Asian cuisine has always been around for the longest time in India. Traditionally also in an old style multicuisine India restaurant we always only saw ‘Chinese’ added as a cuisine alongside a north Indian and South Indian spread. Geographical proximity always has an impact into surrounding regions when it comes to food along with similar taste palettes. Being a part of the Asian subcontinent, similar availability of natural ingredients and acceptability to spice levels is what Asian cuisine similar and popular amongst Indians. Even though earlier on Chinese was more widespreadly accepted when it was made in an indo-Chinese manner, however with the access to more information, global trends, and people inching more towards authenticity, this favourite foreign and most easily available cuisine of Indians is naturally the first one to get an uplifted makeover and move from being called CHINESE to ASIAN.
What’s the future of RTE segment?
It’s every growing all over the world. However growing awareness of health trends has got a lot of negative limelight to the RTE segment. Most foods in this category contain high salt and sodium contents, preservatives and artificial flavours. Having said that products which are more organic in nature, free of too many enhances, true to their taste and closest to their fresh version will see a huge jump and leap. Ready to eat will tilt more towards ready to cook as per me.

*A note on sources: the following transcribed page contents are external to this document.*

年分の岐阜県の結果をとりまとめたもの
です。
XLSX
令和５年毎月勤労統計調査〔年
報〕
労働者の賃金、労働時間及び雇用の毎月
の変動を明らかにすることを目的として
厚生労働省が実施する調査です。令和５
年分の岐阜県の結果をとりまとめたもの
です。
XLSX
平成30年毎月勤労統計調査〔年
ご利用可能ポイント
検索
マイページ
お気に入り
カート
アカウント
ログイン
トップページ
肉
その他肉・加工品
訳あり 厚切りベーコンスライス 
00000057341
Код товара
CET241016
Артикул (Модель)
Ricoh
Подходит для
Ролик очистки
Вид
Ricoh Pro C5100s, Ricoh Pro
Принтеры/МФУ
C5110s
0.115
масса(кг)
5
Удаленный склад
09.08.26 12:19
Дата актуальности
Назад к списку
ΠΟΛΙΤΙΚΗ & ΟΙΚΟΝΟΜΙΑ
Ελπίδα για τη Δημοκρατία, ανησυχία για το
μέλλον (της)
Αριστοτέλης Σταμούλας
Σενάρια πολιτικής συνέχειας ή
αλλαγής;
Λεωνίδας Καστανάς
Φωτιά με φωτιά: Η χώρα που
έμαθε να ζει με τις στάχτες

What’s the shelf life of your products?
Cooking sauces/pastes/gravies - 6 months in ambient temperature
Dimsums/Baos and other frozen products - 1 month in frozen state (we are under lab testing phase and have been given a go ahead for increasing the shelf life of the Dimsums to 6 months using only organic ingredients and not artificial preservatives)
How have you priced the same?
Sauces/gravies/pastes are available in 250gm bottles and packs. Price range is between Rs. 200 to Rs. 275 depending on the variety. We have 15 varieties - the highest range of offering in the Asian segment as opposed to any other brand currently.

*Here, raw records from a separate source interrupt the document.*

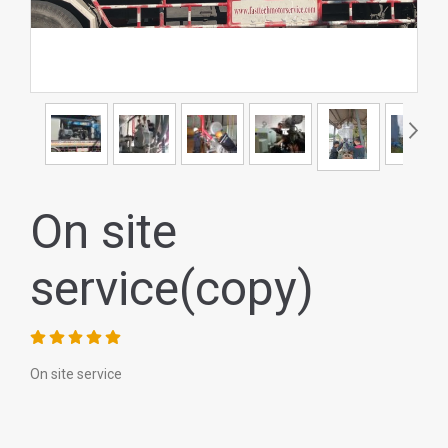
On site
service(copy)
On site service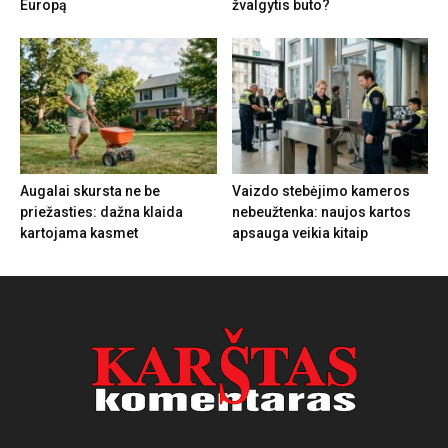
Europą
žvalgytis buto?
Augalai skursta ne be
Vaizdo stebėjimo kameros
priežasties: dažna klaida
nebeužtenka: naujos kartos
kartojama kasmet
apsauga veikia kitaip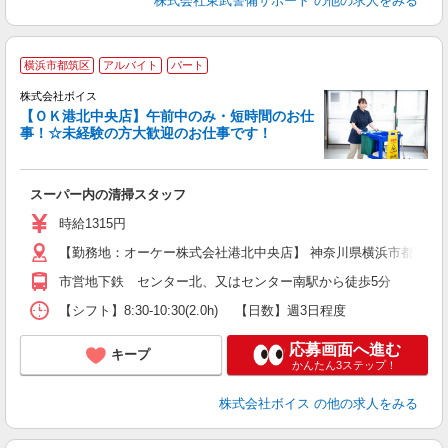
株式会社東武警備サポート
の他の求人をみる
横浜市都筑区
アルバイト
パート
株式会社ボイス
【ＯＫ港北中央店】午前中のみ・短時間のお仕
す
事！☆未経験の方大歓迎のお仕事です！
入
学
（
スーパー内の清掃スタッフ
時給1315円
【勤務地：オーケー株式会社港北中央店】 神奈川県横浜市都筑区
市営地下鉄 センター北、又はセンター南駅から徒歩5分
【シフト】8:30-10:30(2.0h) 【日数】週3日程度
応募画面へ進む
キープ
かんたん3ステップ！
株式会社ボイス
の他の求人をみる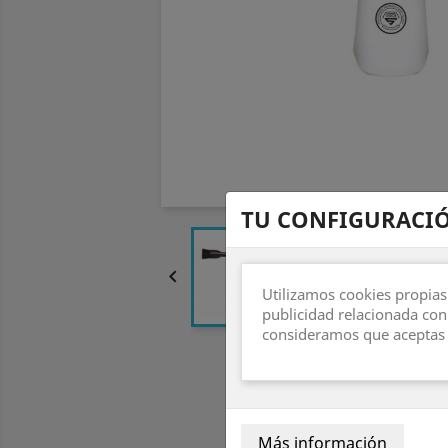
TU CONFIGURACIÓ

Utilizamos cookies propias
publicidad relacionada con
consideramos que aceptas 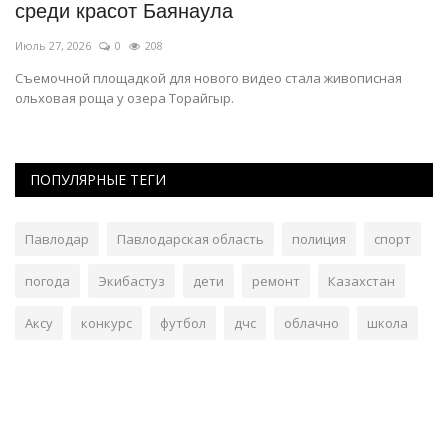
среди красот Баянаула
д
Июль 27, 2026
0
208
Ию
Съемочной площадкой для нового видео стала живописная
Пр
ольховая роща у озера Торайгыр.
ПОПУЛЯРНЫЕ ТЕГИ
Павлодар
Павлодарская область
полиция
спорт
погода
Экибастуз
дети
ремонт
Казахстан
Аксу
конкурс
футбол
дчс
облачно
школа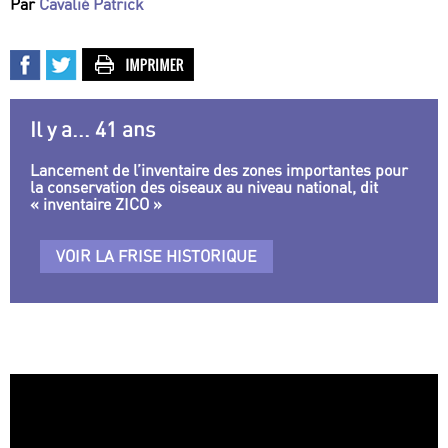
Par
Cavalié Patrick
Il y a... 41 ans
Lancement de l’inventaire des zones importantes pour
la conservation des oiseaux au niveau national, dit
« inventaire ZICO »
VOIR LA FRISE HISTORIQUE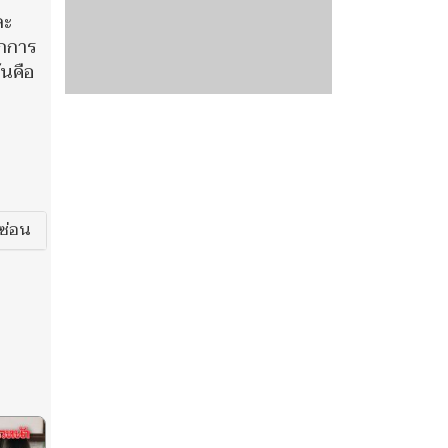
ละ
ักการ
่นคือ
ซ่อน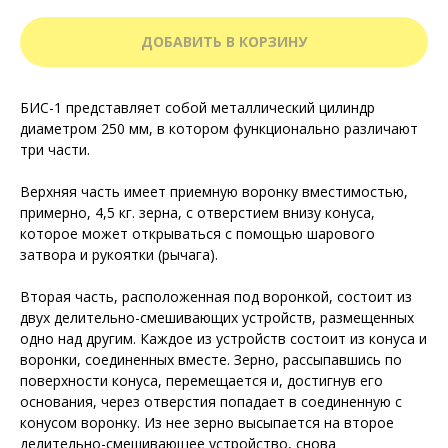
ДОБАВИТЬ В КОРЗИНУ
БИС-1 представляет собой металлический цилиндр
диаметром 250 мм, в котором функционально различают
три части.
Верхняя часть имеет приемную воронку вместимостью,
примерно, 4,5 кг. зерна, с отверстием внизу конуса,
которое может открываться с помощью шарового
затвора и рукоятки (рычага).
Вторая часть, расположенная под воронкой, состоит из
двух делительно-смешивающих устройств, размещенных
одно над другим. Каждое из устройств состоит из конуса и
воронки, соединенных вместе. Зерно, рассыпавшись по
поверхности конуса, перемещается и, достигнув его
основания, через отверстия попадает в соединенную с
конусом воронку. Из нее зерно высыпается на второе
делительно-смешивающее устройство, снова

What’s your market presence? Are you also catering to HORECA segment?
We are present in D2C, GT, Horeca and e-commerce segments. Our D2C clientele is catered to via our own online ordering portal and our supposed team of on ground home marketers. We don’t believe in being on third party delivery aggregators such as Zomato or Swiggy. GT we are present across A plus category physical stores across Mumbai. Horeca is a huge client base for us. Our clientele includes long standing restaurants such as a gallops and a status, larger chains such as tibbs, new age Multi restaurant cafes such as grandmama’s and even resorts such as Marriotts. We are also on Amazon.

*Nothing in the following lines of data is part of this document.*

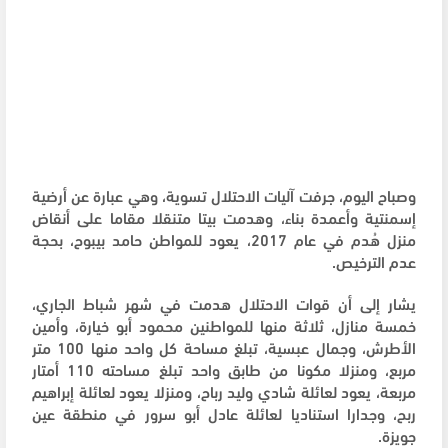
وصباح اليوم، جرفت آليات الاحتلال تسوية، وهي عبارة عن أرضية
إسمنتية وأعمدة بناء، وهدمت بيتا متنقلا مقاما على أنقاض
منزل هُدم في عام 2017، يعود للمواطن حامد بيبوح، بحجة
عدم الترخيص.
يشار إلى أن قوات الاحتلال هدمت في شهر شباط الجاري،
خمسة منازل، ثلاثة منها للمواطنين محمود أبو خيارة، وأمين
الأطرش، وجمال عبسية، تبلغ مساحة كل واحد منها 100 متر
مربع، ومنزلا مكونا من طابق واحد تبلغ مساحته 110 أمتار
مربعة، يعود لعائلة شادي وليد رباح، ومنزلا يعود لعائلة إبراهيم
ربح، وجدارا استناديا لعائلة عادل أبو سرور في منطقة عين
جويزة.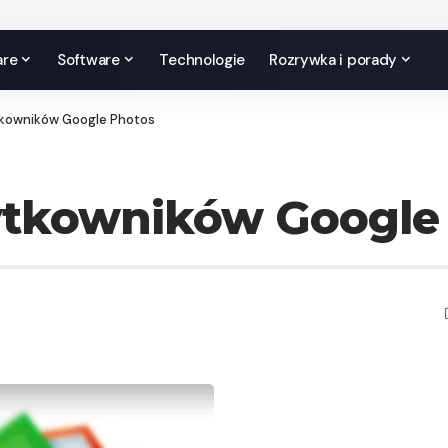
are
Software
Technologie
Rozrywka i porady
tkowników Google Photos
ytkowników Google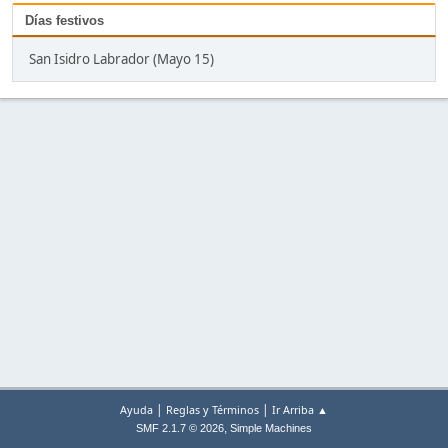
Días festivos
San Isidro Labrador (Mayo 15)
|
|
Ayuda
Reglas y Términos
Ir Arriba ▲
,
SMF 2.1.7 © 2026
Simple Machines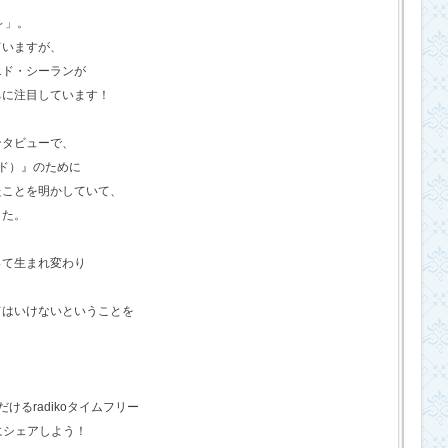
o～」。
ていますが、
エド・シーランが
ちに注目しています！
ンタビューで、
ド）』のために
たことを明かしていて、
した。
って生まれ変わり
てはいけないということを
るradikoタイムフリー
にシェアしよう！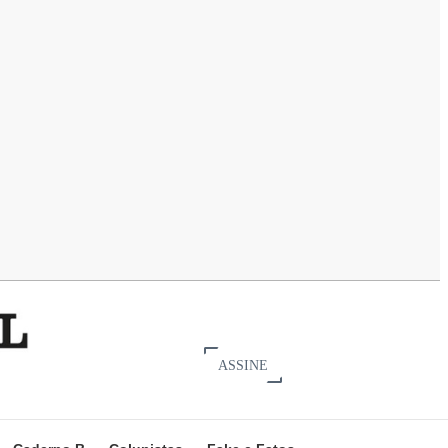
ASSINE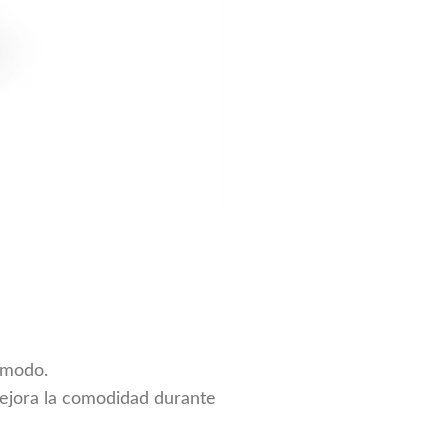
ómodo.
 mejora la comodidad durante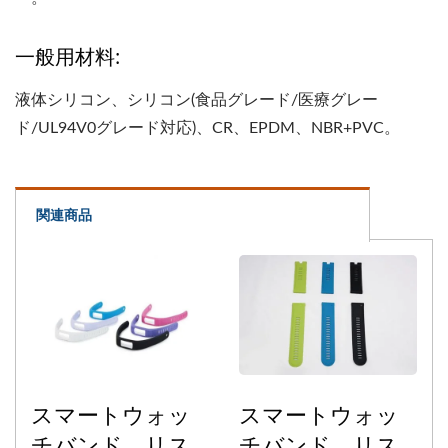
一般用材料:
液体シリコン、シリコン(食品グレード/医療グレー
ド/UL94V0グレード対応)、CR、EPDM、NBR+PVC。
関連商品
スマートウォッ
スマートウォッ
チバンド、リス
チバンド、リス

Who are you targeting as a customer?
We are targeting the niche segment of the audience that believes in authentic flavours. India is the only country in the world that has a live kicthen in every single home and hence the cooking segment products work maximum in India as opposed to the rest of the world. Ages 25 plus are our target. The working professional who has no time to whip up a meal, the health conscious foodies who wants fresher ingredients and a restaurant style dish at home, a 60 year old mother trying to cook a more authentic Asian meal while putting her signature mommy love and recipes into the food for her family, or a couple hosting some friends at home and wanting to not spend a lot on catering food from outside. This product fits into everyone’s lives.
Do you see any competition in this segment?
There are a lot of brands doing fusion desserts. However fusion cuisines apart from desserts are still being done by very few and that too mostly by dine in friendly restaurants - mostly molecular gastronomy or plating up is confused with fusion. However combining base ingredients and flavours as per me does justice to this upcoming trend. In this regards, very few brands doing it with full research backed menus.
What’s your expansion plan?
We are focusing on our core IP of the ready to cook sauces, gravies and pastes and plan to make them more available pan India via the online route and on ground selective general/modern trade route. Exports is on the cards too, directly it more towards the NRI audience. Also we will be the front runners to introduce frozen Dimsums into the retail space and we aiming to do that by November.